Actions to take =
A – Answer these questions using the ocfs2 patch text:
(i) What does the reviewer ask to have added to the patch description?
(ii) According to the summary line, how many files were changed and how many insertions were made?
(iii) What is the name of the static inline function whose definition begins on the last line?
B – Extend the ocfs2 patch text by writing what comes after its final line.

In your patch description, please also give a short description of how
userspace interfaces with the kernel.
> Signed-off-by: Tao Ma <tao.ma@oracle.com>
>
> ---
>
> fs/ocfs2/buffer_head_io.c | 61 +++++++
> fs/ocfs2/buffer_head_io.h | 2
> fs/ocfs2/ioctl.c | 3
> fs/ocfs2/journal.h | 3
> fs/ocfs2/ocfs2_fs.h | 4
> fs/ocfs2/suballoc.c | 376 +++++++++++++++++++++++++++++++++++++++++++++
> fs/ocfs2/suballoc.h | 1
> 7 files changed, 449 insertions(+), 1 deletions(-)
>
> 2d7923e5462d2506d2eab7631bf4282c5799c5fb
> diff --git a/fs/ocfs2/buffer_head_io.c b/fs/ocfs2/buffer_head_io.c
> index c903741..0f70288 100644
> --- a/fs/ocfs2/buffer_head_io.c
> +++ b/fs/ocfs2/buffer_head_io.c
> @@ -280,3 +280,64 @@ bail:
> mlog_exit(status);
> return status;
> }
> +
> +static inline void check_blkno(struct super_block *sb, sector_t blkno)

Data extract =
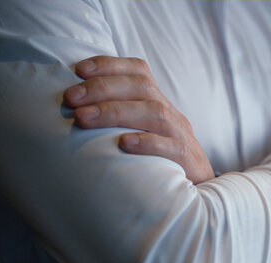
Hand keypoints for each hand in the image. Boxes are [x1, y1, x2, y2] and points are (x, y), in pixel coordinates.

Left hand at [64, 56, 214, 184]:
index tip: (78, 69)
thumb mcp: (143, 132)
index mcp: (158, 103)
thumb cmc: (159, 160)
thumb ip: (119, 119)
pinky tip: (123, 144)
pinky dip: (147, 142)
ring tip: (83, 118)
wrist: (199, 189)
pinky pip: (172, 147)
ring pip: (154, 112)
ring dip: (115, 111)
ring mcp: (180, 135)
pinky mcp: (188, 160)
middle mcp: (170, 113)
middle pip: (141, 87)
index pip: (138, 71)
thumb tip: (74, 109)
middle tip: (71, 98)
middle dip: (102, 88)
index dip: (110, 65)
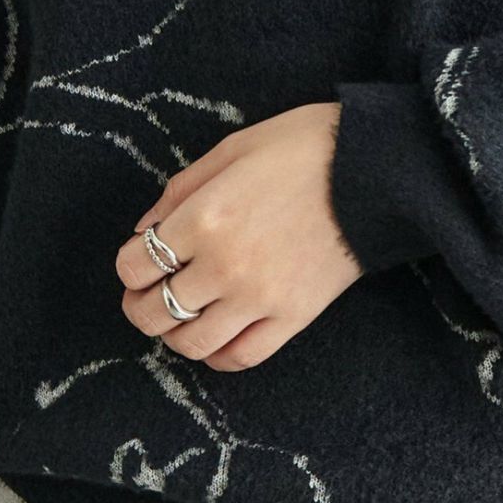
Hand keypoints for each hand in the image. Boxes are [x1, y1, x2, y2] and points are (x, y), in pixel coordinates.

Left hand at [114, 101, 362, 370]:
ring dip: (173, 334)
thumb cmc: (303, 146)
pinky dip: (218, 355)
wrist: (374, 168)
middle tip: (145, 294)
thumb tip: (144, 229)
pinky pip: (242, 356)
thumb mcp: (232, 149)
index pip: (136, 264)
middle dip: (139, 304)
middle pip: (155, 310)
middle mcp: (224, 264)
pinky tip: (215, 340)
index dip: (128, 264)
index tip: (138, 258)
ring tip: (178, 317)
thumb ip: (180, 190)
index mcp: (204, 217)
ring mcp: (260, 297)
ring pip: (192, 342)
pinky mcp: (294, 317)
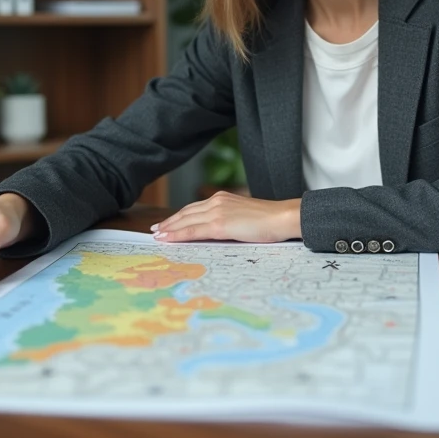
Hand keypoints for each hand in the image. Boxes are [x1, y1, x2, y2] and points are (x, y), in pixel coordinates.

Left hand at [151, 192, 301, 243]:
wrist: (282, 218)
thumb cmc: (270, 221)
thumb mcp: (245, 218)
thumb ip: (230, 221)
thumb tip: (219, 232)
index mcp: (223, 199)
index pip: (195, 208)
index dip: (179, 216)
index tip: (168, 223)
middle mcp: (217, 201)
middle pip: (186, 213)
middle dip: (169, 222)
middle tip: (156, 230)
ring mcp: (217, 211)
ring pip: (186, 221)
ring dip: (169, 228)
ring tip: (157, 235)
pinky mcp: (219, 224)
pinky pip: (193, 230)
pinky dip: (177, 234)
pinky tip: (167, 238)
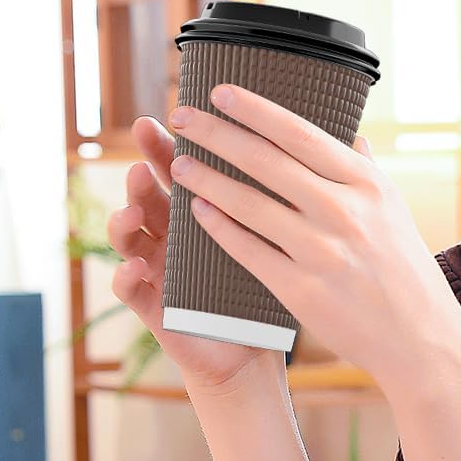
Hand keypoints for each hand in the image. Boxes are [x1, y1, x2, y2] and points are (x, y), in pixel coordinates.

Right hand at [107, 114, 285, 396]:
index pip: (185, 167)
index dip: (178, 141)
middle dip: (145, 162)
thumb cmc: (266, 285)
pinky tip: (135, 267)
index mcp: (200, 209)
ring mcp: (157, 266)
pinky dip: (125, 276)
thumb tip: (337, 145)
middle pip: (149, 190)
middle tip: (145, 139)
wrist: (251, 347)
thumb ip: (284, 196)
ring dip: (124, 216)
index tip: (178, 112)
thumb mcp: (276, 236)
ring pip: (127, 234)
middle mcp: (171, 233)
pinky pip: (128, 288)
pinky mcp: (152, 305)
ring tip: (131, 208)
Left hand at [166, 82, 453, 389]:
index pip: (299, 133)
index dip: (254, 110)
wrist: (421, 338)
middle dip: (215, 134)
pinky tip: (198, 211)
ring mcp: (322, 251)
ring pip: (248, 204)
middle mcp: (344, 211)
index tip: (220, 92)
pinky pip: (249, 250)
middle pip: (265, 160)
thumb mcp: (395, 211)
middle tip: (182, 116)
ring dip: (206, 179)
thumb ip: (366, 171)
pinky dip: (219, 227)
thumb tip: (353, 137)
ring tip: (179, 165)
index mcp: (366, 184)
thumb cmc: (407, 272)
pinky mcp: (302, 291)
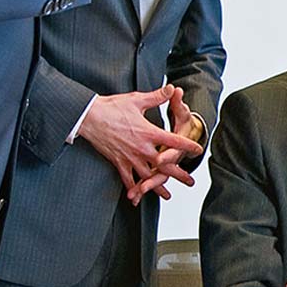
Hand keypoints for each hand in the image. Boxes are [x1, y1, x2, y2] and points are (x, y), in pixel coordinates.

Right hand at [77, 86, 203, 202]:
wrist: (88, 117)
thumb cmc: (111, 107)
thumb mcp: (137, 100)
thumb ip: (157, 97)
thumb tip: (172, 89)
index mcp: (148, 132)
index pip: (173, 140)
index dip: (187, 145)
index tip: (198, 150)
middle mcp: (141, 148)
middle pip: (163, 165)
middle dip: (178, 174)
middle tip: (190, 181)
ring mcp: (129, 157)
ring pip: (147, 176)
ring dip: (158, 186)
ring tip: (168, 195)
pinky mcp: (118, 162)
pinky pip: (127, 179)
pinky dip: (133, 189)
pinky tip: (137, 198)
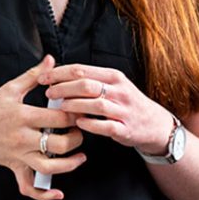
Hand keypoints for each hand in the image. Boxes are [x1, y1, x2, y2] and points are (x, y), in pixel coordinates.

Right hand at [0, 55, 84, 199]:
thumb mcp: (9, 89)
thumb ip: (33, 75)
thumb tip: (51, 60)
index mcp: (22, 116)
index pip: (59, 118)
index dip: (75, 114)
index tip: (82, 110)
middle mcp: (22, 138)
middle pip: (60, 144)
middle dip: (77, 138)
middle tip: (81, 130)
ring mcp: (18, 156)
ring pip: (50, 167)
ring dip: (70, 164)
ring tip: (80, 155)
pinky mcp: (14, 168)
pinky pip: (29, 187)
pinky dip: (44, 195)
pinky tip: (58, 193)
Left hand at [38, 64, 174, 154]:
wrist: (155, 124)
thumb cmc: (126, 103)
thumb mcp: (113, 85)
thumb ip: (89, 80)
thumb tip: (57, 75)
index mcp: (113, 77)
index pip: (81, 70)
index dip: (59, 73)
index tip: (43, 77)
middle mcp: (119, 91)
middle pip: (86, 85)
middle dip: (63, 88)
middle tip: (49, 92)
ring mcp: (124, 110)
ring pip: (95, 104)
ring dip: (74, 105)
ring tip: (60, 107)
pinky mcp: (126, 129)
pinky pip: (106, 126)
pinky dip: (90, 124)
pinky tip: (78, 123)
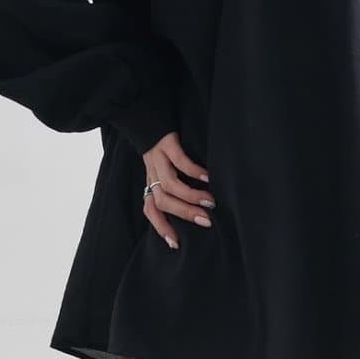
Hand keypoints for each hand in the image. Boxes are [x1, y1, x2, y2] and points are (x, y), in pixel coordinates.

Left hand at [141, 132, 215, 248]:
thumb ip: (174, 189)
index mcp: (151, 183)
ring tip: (210, 200)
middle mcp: (152, 174)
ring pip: (169, 185)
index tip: (176, 243)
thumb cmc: (165, 148)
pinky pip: (179, 160)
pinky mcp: (166, 143)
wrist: (149, 115)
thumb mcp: (165, 170)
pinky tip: (208, 177)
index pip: (151, 210)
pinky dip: (194, 171)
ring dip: (191, 195)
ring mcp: (157, 159)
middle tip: (206, 221)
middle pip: (162, 201)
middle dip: (184, 213)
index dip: (161, 227)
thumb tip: (198, 211)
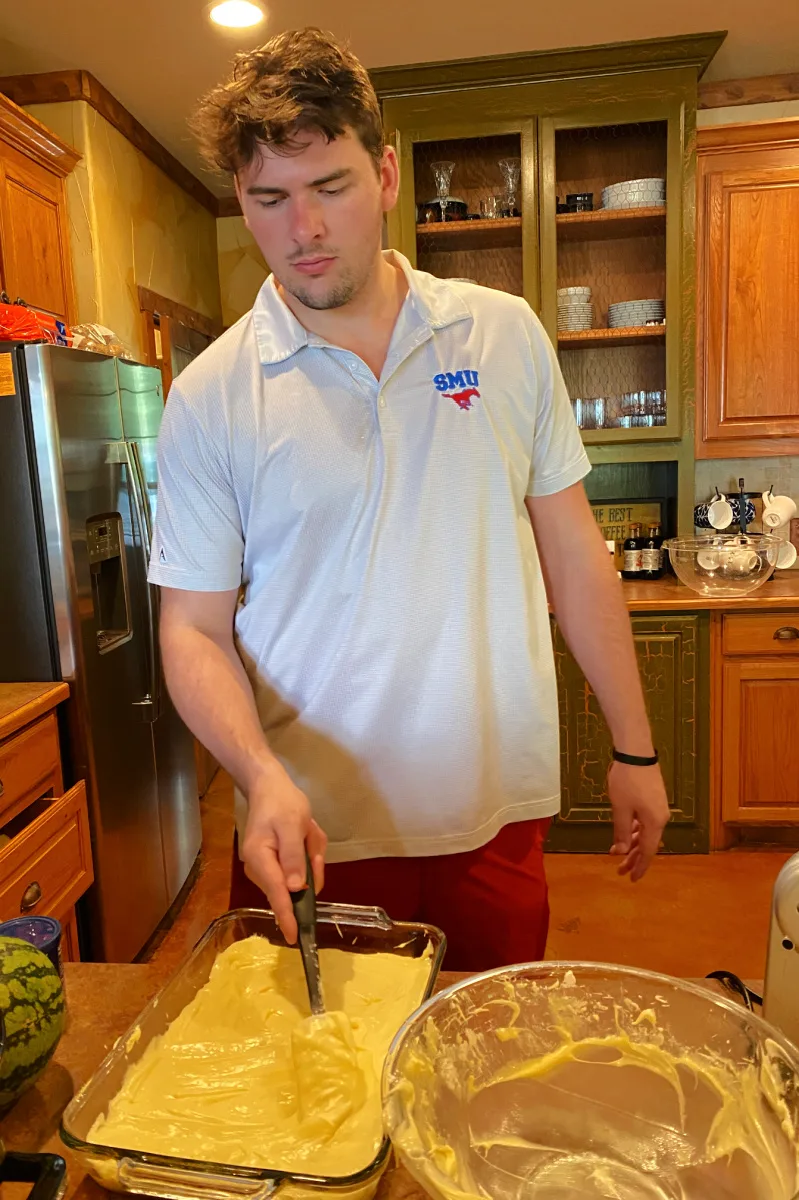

Solved tasks =
A –
(i) A short description of how userspace interfaces with the kernel.
(ii) 7 files were changed, with 449 insertions.
(iii) check_blkno

B –
We probably want a more descriptive name for this function. Also, prefix
with 'ocfs2', please.
> +{
> + int i;
> + u64 backup_blkno;
> +
> + if (blkno == OCFS2_SUPER_BLOCK_BLKNO)
> + return;
> +
> + for (i = 0; i < OCFS2_MAX_BACKUP_SUPERBLOCKS; i++) {
> + backup_blkno = ocfs2_backup_super_blkno(sb, i);
> + if (backup_blkno == blkno)
> + return;
> + }
> +
> + BUG();
> +}
> +/*
> + * Write super block and bakcups doesn't need to collaborate with journal,
> + * so we don't need to lock ip_io_mutex and inode doesn't need to bea passed
> + * into this function.
> + */
> +int ocfs2_write_super_or_backup(struct ocfs2_super *osb,
> + struct buffer_head *bh)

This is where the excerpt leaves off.